Nursing care focuses on maintaining a patent airway, regular breathing, and adequate circulation and on providing comfort management, protection from injury, and psychosocial support of the patient and family. If muscle spasms or seizure activity places the patient at risk for airway compromise, use the chin lift or jaw thrust to maintain an open airway if possible. Insert an oral or nasal airway before seizures, but if the patient has lockjaw do not attempt to force an airway in place because you may injure the patient and worsen the airway patency.

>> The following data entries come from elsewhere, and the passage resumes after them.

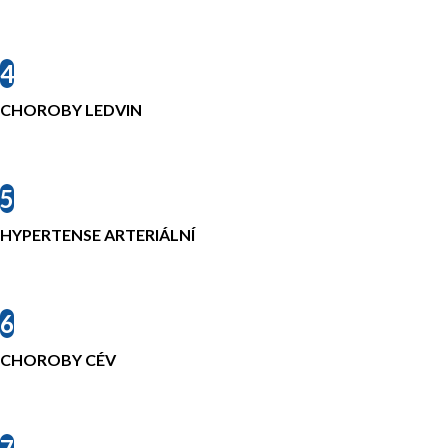
4
CHOROBY LEDVIN
5
HYPERTENSE ARTERIÁLNÍ
6
CHOROBY CÉV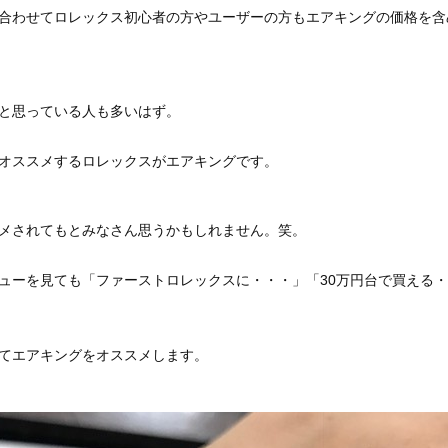
合わせてロレックス初心者の方やユーザーの方もエアキングの価格を含
と思っている人も多いはず。
オススメするロレックスがエアキングです。
メされてもとみなさん思うかもしれません。笑。
ューを見ても「ファーストロレックスに・・・」「30万円台で買える
てエアキングをオススメします。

Have intubation and suction equipment immediately available at the bedside should the patient require it. Anchor the endotracheal tube firmly, and document the lip level of the endotracheal tube in the progress notes for continuity.

Institute seizure precautions as soon as the patient is admitted to the unit. Pad the side rails of the bed, and provide immediate access to oxygen, suction, intubation equipment, artificial airways, and a resuscitation bag. Place the patient in a quiet, dark room to reduce environmental stimuli. Position the patient who is unconscious or paralyzed from pharmacologic agents in a side-lying position and turn the patient every 2 hours.

Provide clarification of information about the patient's diagnosis, prognosis, and treatment to the patient and family. Make sure that the family has adequate time for expression of their feelings each day. Support effective coping mechanisms and provide appropriate referrals to the chaplain, clinical nurse specialist, or counselor if the patient or family demonstrates ineffective coping behaviors.